§ **DATA FOR THIS EXERCISE**:

++++++

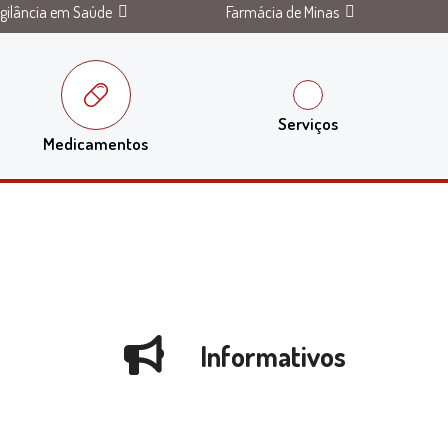
igilância em Saúde
Farmácia de Minas
Serviços
Medicamentos
Informativos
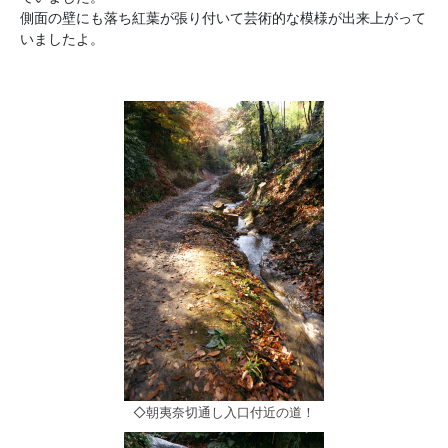
側面の壁にも落ち紅葉が張り付いて芸術的な模様が出来上がって
いましたよ。
◇朝夷奈切通し入口付近の道！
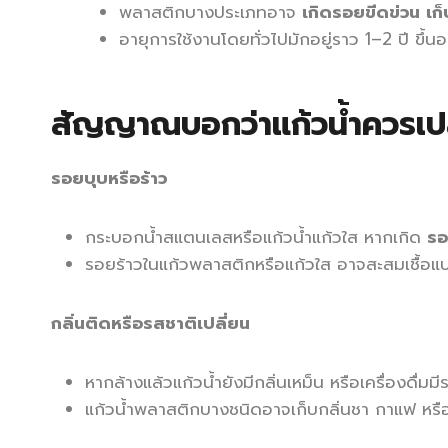
พลาสติกบางประเภทอาจ
เกิดรอยขีดข่วน เก็
อายุการใช้งานโดยทั่วไปมักอยู่ราว 1–2 ปี ขึ
สัญญาณบอกว่าแก้วน้ำควรเปล
รอยบุบหรือร้าว
กระบอกน้ำสแตนเลสหรือแก้วน้ำแก้วใส หากเกิด
รอ
รอยร้าวในแก้วพลาสติกหรือแก้วใส อาจสะสมเชื้อแบคท
กลิ่นติดหรือรสชาติเปลี่ยน
หากล้างแล้วแก้วน้ำยังมีกลิ่นเหม็น หรือเครื่องดื
แก้วน้ำพลาสติกบางชนิดอาจเก็บกลิ่นชา กาแฟ หรือเค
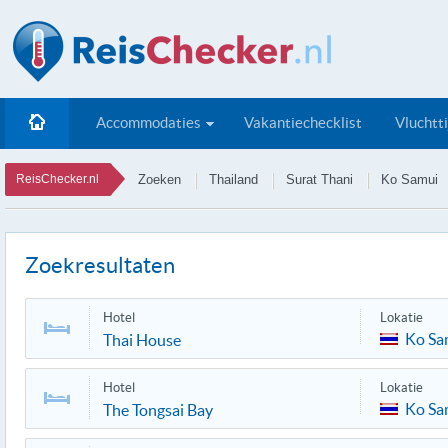
Accommodaties
Vakantiechecklist
Vluchtt
ReisChecker.nl
Zoeken
Thailand
Surat Thani
Ko Samui
Zoekresultaten
Hotel
Lokatie
Ko Sa
Thai House
Hotel
Lokatie
Ko Sa
The Tongsai Bay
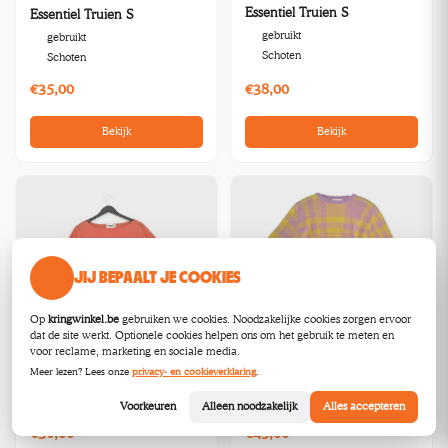
Essentiel Truien S
Essentiel Truien S
gebruikt
gebruikt
Schoten
Schoten
€35,00
€38,00
Bekijk
Bekijk
JIJ BEPAALT JE COOKIES
Op
kringwinkel.be
gebruiken we cookies. Noodzakelijke cookies zorgen ervoor
dat de site werkt. Optionele cookies helpen ons om het gebruik te meten en
Essentiel Truien XS
voor reclame, marketing en sociale media.
Essentiel Truien S
gebruikt
Meer lezen? Lees onze
privacy- en cookieverklaring
.
gebruikt
Schoten
Schoten
Voorkeuren
Alleen noodzakelijk
Alles accepteren
€30,00
€45,00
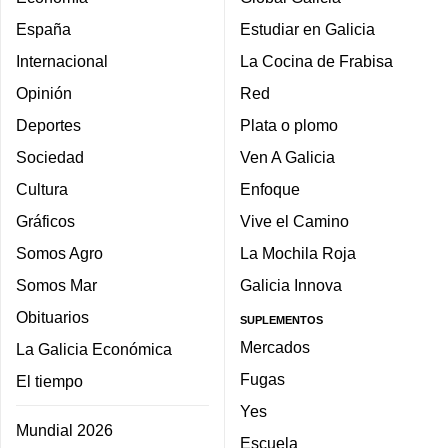
España
Estudiar en Galicia
Internacional
La Cocina de Frabisa
Opinión
Red
Deportes
Plata o plomo
Sociedad
Ven A Galicia
Cultura
Enfoque
Gráficos
Vive el Camino
Somos Agro
La Mochila Roja
Somos Mar
Galicia Innova
Obituarios
SUPLEMENTOS
Mercados
La Galicia Económica
Fugas
El tiempo
Yes
Mundial 2026
Escuela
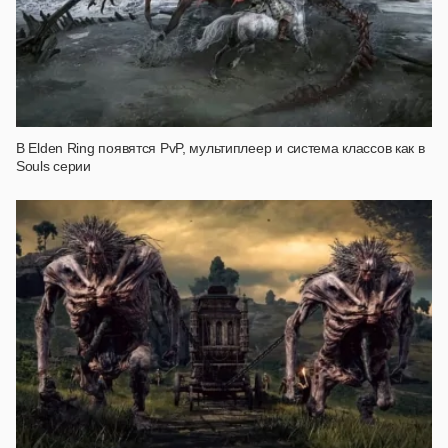
В Elden Ring появятся PvP, мультиплеер и система классов как в
Souls серии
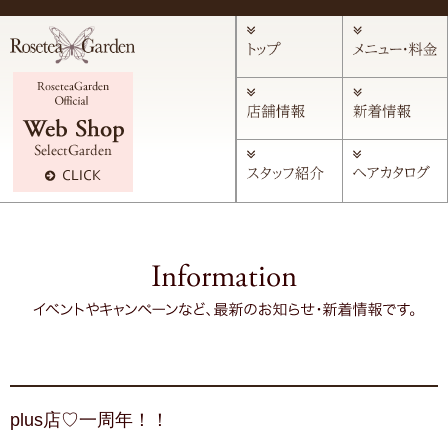
plus店♡一周年！！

++++++

§ **WORK INSTRUCTION**: Copy the material word for word, starting at the line that contains "В Elden Ring" and continuing through the final line of the material. Leave the pictures out of your answer.

§ **EXPECTED ANSWER**:
В Elden Ring появятся PvP, мультиплеер и система классов как в
Souls серии
plus店♡一周年！！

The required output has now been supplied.